1. Give a valuable takeaway.
Whether you’re giving a talk or participating in a group discussion, decide on one thing that will really deliver value—an actionable item that people can walk away with. This is especially important when we have to speak up to critique or correct an idea that’s going around, because when you’re not adding value, it’s no longer constructive criticism; it’s just dissenting.
—Nathalie Lussier, AmbitionAlly
2. Be a good listener.
Being a good listener is the key. Don’t go in with the sole objective to just speak. As the conversation goes on, listen and respond, incorporating your points into the response. People are more willing to listen if they believe they’re being listened to.
—Alex Lorton, Cater2.me
3. Pick an opportune time to speak.
The best way to ensure your voice is heard in a group is to pick your spots, meaning find a gap within the conversation to speak, no matter how many people are involved. By selecting the most opportune time to speak, you can ensure that you have the attention of the group and can get your entire message across without being interrupted.

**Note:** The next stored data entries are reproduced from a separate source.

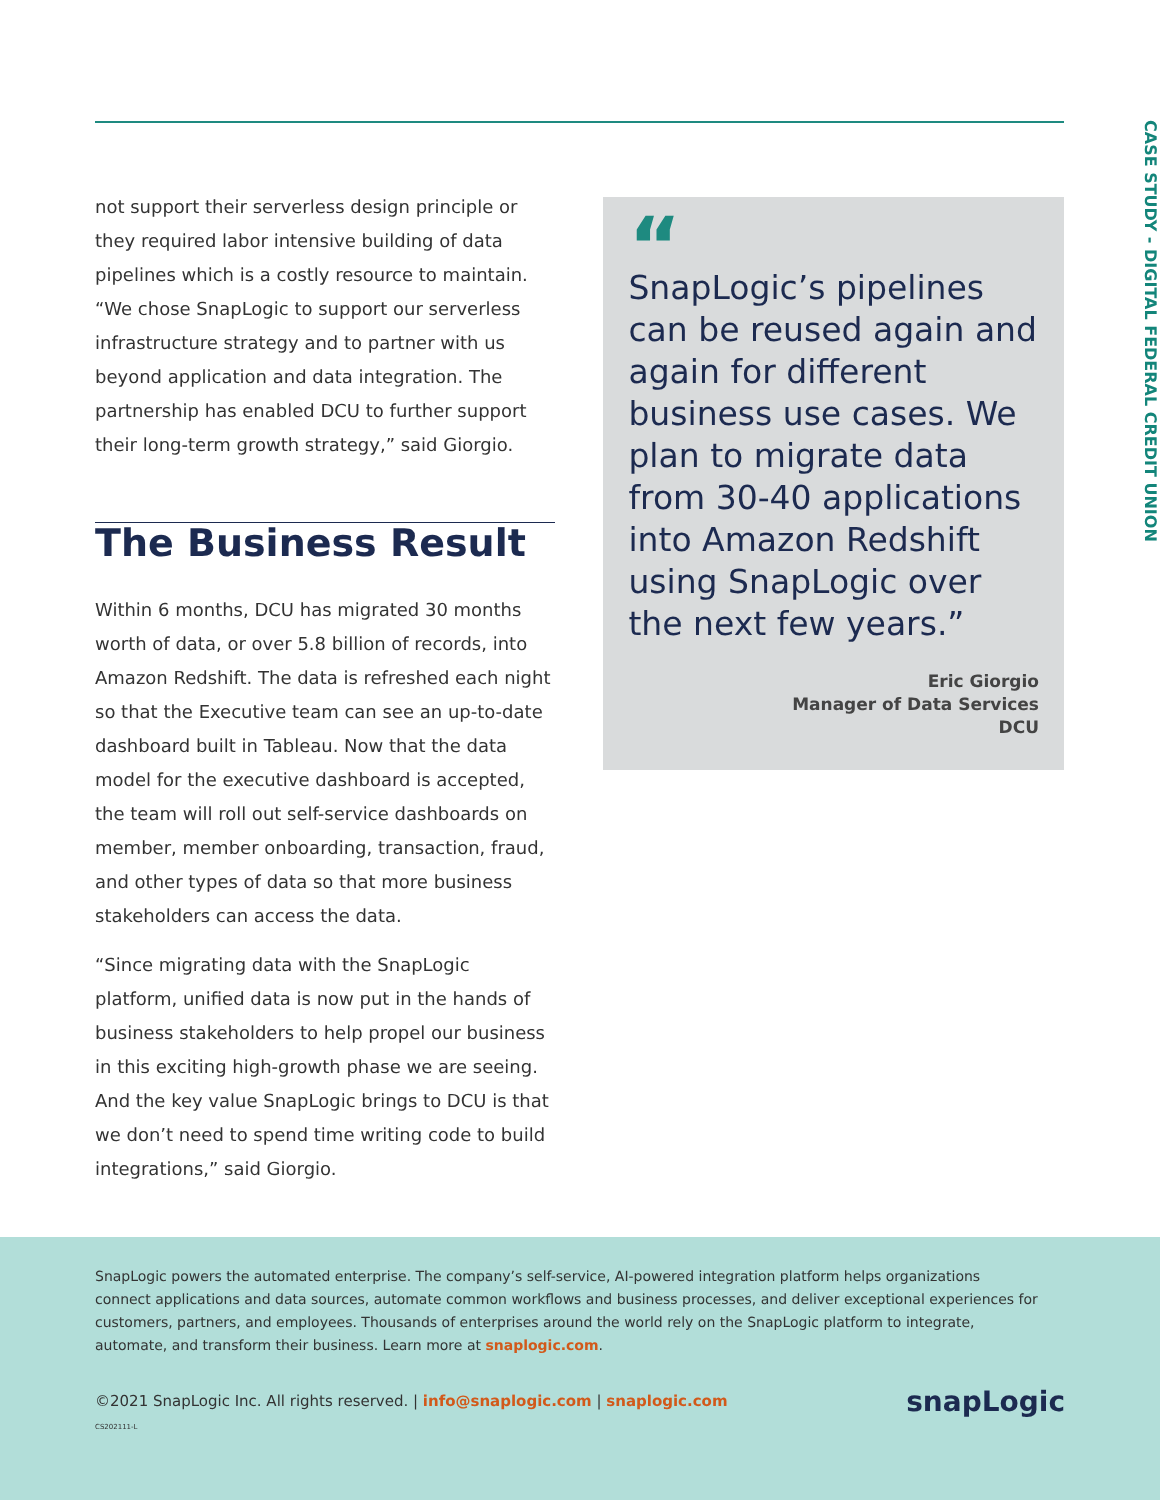CASE STUDY - DIGITAL FEDERAL CREDIT UNION
not support their serverless design principle or they required labor intensive building of data pipelines which is a costly resource to maintain. “We chose SnapLogic to support our serverless infrastructure strategy and to partner with us beyond application and data integration. The partnership has enabled DCU to further support their long-term growth strategy,” said Giorgio.
The Business Result
Within 6 months, DCU has migrated 30 months worth of data, or over 5.8 billion of records, into Amazon Redshift. The data is refreshed each night so that the Executive team can see an up-to-date dashboard built in Tableau. Now that the data model for the executive dashboard is accepted, the team will roll out self-service dashboards on member, member onboarding, transaction, fraud, and other types of data so that more business stakeholders can access the data.
“Since migrating data with the SnapLogic platform, unified data is now put in the hands of business stakeholders to help propel our business in this exciting high-growth phase we are seeing. And the key value SnapLogic brings to DCU is that we don’t need to spend time writing code to build integrations,” said Giorgio.
“
SnapLogic’s pipelines can be reused again and again for different business use cases. We plan to migrate data from 30-40 applications into Amazon Redshift using SnapLogic over the next few years.”
Eric Giorgio
Manager of Data Services
DCU
SnapLogic powers the automated enterprise. The company’s self-service, AI-powered integration platform helps organizations connect applications and data sources, automate common workflows and business processes, and deliver exceptional experiences for customers, partners, and employees. Thousands of enterprises around the world rely on the SnapLogic platform to integrate, automate, and transform their business. Learn more at snaplogic.com.
©2021 SnapLogic Inc. All rights reserved. | info@snaplogic.com | snaplogic.com
CS202111-L
snapLogic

—Russell Kommer, eSoftware Associates Inc
4. Be the unifying voice.
Discussions can often drag on and turn circular. By stepping in and first unifying all the best thoughts, you get people to calm down. Once they’ve calmed down, you can insert your point and it will resonate with people. The more influential people are, the more important this becomes.
—Raoul Davis, Ascendant Group
5. Keep your responses succinct.
Keep it simple when responding in groups. This shows you have respect for others’ time. A long, drawn-out answer to a question is not only inconsiderate, but you lose their interest in what you have to say. Short, snappy answers that get right to the heart of the issue will help get your point across and be remembered in the process.
—Nicole Munoz, Start Ranking Now
6. Don’t be the person who needs to comment on everything.
You’ll be respected more in a group if you have a reputation for kicking in only when you have something important to say. It’s easy to tune out the people who make some reflex comment on almost any situation, but someone who rarely talks usually catches attention when they have something to say.
—Matt Doyle, Excel Builders
7. Cut the fluff.
When speaking in a group, you need to make the most of the small amount of time you are given to speak. This means you need to get straight to the point. In a group setting, anyone who is long-winded will lose the attention of the group and slow the progress of the conversation. Always cut the fluff.
—Patrick Barnhill, Specialist ID, Inc.
8. Prepare ahead of time.
Public speaking is hard for anyone, and most of us don’t communicate on the fly as well as we’d like. You are much more likely to provide a strong and memorable contribution if you take the time to sort out your points and practice them first. The difference is noticeable. Think closely about what you’re trying to communicate and how that could best and most briefly be said.
—Adam Steele, The Magistrate
Be positive. If you smile and nod along as other people speak, they will be positive about opening up and letting you speak as well. If they see that you aren’t listening to them but, instead, impatiently waiting for your turn to speak, they won’t pay you any respect.
—Yoav Vilner, Ranky
10. Validate, then share.
It is not enough to just listen. Good leaders need to show their team they actually understood what was being shared. State your team member’s idea back to them to validate it, and then add your own perspective for a productive discourse. People are more open to your ideas and opinions when they feel as if theirs were honored.